La cour d'appel ne bloque pas l'obligation faite aux États-Unis de couvrir les dépistages du cancer et les médicaments contre le VIH information fournie par Reuters 22/06/2024 à 00:39
((Traduction automatisée par Reuters, veuillez consulter la clause de non-responsabilité https://bit.ly/rtrsauto))
(Ajout d'une déclaration des plaignants au paragraphe 7) par Brendan Pierson
Une cour d'appel américaine a refusé vendredi de bloquer le mandat fédéral exigeant que les assureurs de santé couvrent les services de soins préventifs tels que les dépistages du cancer et les médicaments préventifs contre le VIH sans frais supplémentaires pour les patients, mais a statué contre le gouvernement sur une question juridique clé qui laisse planer un doute sur l'avenir du mandat.
Un groupe unanime de la 5e cour d'appel du circuit des États-Unis a donné raison à à un groupe d'entreprises chrétiennes qui contestaient l'obligation d'assurance et affirmaient que la manière dont les services étaient choisis pour être couverts était contraire à la Constitution des États-Unis.
Toutefois, la cour a estimé que le juge de district Reed O'Connor de Fort Worth, au Texas, était allé trop loin en bloquant l'application de l'obligation à l'échelle nationale en mars 2023, et qu'il n'avait bloqué son application qu'à l'encontre des entreprises qui avaient intenté l'action en justice. La décision de M. O'Connor avait été mise en suspens pendant que la cour d'appel examinait l'affaire.
Les principaux groupes médicaux américains ont déclaré, à l'adresse , que l'élimination de l'obligation de soins préventifs mettrait les patients en danger et augmenterait les coûts des soins de santé.
Le jury a également ordonné à M. O'Connor de reconsidérer sa décision de maintenir la couverture obligatoire de certains vaccins et services de dépistage pour les enfants, que les entreprises avaient également contestée. Le jury a déclaré que M. O'Connor n'avait pas pris en compte certaines questions juridiques pertinentes, sans toutefois se prononcer sur la manière dont il devrait statuer.
Si la décision du cinquième circuit permet au gouvernement de continuer à appliquer le mandat, elle pourrait apporter un soutien à d'autres employeurs ou assureurs souhaitant le contester.
Lesplaignants étaient représentés par le groupe conservateur America First Legal.
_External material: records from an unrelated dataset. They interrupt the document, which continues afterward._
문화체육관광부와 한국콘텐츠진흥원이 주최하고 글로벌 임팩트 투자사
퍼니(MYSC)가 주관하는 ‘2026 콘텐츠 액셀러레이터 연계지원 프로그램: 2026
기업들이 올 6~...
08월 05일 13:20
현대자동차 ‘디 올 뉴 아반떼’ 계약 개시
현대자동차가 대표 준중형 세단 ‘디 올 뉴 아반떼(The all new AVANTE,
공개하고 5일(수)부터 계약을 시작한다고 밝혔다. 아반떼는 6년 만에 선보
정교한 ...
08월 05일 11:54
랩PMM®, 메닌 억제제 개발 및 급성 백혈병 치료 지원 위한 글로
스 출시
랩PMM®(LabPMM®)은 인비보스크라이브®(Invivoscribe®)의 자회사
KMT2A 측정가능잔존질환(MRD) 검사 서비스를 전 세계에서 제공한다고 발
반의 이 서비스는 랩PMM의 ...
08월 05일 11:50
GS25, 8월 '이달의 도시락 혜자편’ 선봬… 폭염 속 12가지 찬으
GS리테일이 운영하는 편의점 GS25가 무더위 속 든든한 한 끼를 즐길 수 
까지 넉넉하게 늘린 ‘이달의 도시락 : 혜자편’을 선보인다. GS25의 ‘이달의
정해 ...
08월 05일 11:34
Gene Hamilton, directeur exécutif de ce groupe, a qualifié dans un communiqué la décision de vendredi de "victoire pour la Constitution, l'État de droit et tous les Américains qui ne veulent pas que des bureaucrates non élus prennent des décisions concernant leur couverture médicale"
Le ministère américain de la santé et des services sociaux (HHS) n'a pas répondu immédiatement à une demande de commentaire.
Dans leur action en justice de 2020, les entreprises se sont opposées à la couverture de la prophylaxie pré-exposition (PrEP) pour le VIH pour des raisons religieuses, mais elles ont également fait valoir que l'ensemble du mandat violait la Constitution des États-Unis en confiant à un groupe de travail nommé par le HHS le soin de choisir les traitements qui doivent être couverts. Un groupe de travail doté d'un tel pouvoir doit être nommé par le président et confirmé par le Sénat, ont-ils déclaré.
M. O'Connor et le cinquième circuit ont tous deux accepté cet argument, et le cinquième circuit a rejeté l'affirmation du gouvernement selon laquelle le secrétaire du HHS, Xavier Becerra, pouvait régler le problème rétroactivement en "ratifiant" les décisions du groupe de travail.
Deux membres du groupe, les juges Don Willett et Cory Wilson, ont été nommés par l'ancien président républicain Donald Trump. La troisième, Irma Carrillo Ramirez, juge de circuit, a été nommée par le président Joe Biden, un démocrate.
L'obligation de soins préventifs fait partie de la loi sur les soins abordables de 2010, souvent appelée Obamacare parce qu'elle a été défendue par le président de l'époque, Barack Obama. Mme O'Connor a attiré l'attention en 2019 en déclarant, à l'adresse , que l'ensemble de la loi était inconstitutionnel, décision qui a été annulée par la suite.
Sa décision sur le mandat de soins préventifs ne s'appliquait pas aux services préventifs recommandés par le groupe de travail avant la promulgation de l'ACA, y compris le dépistage du cancer du sein.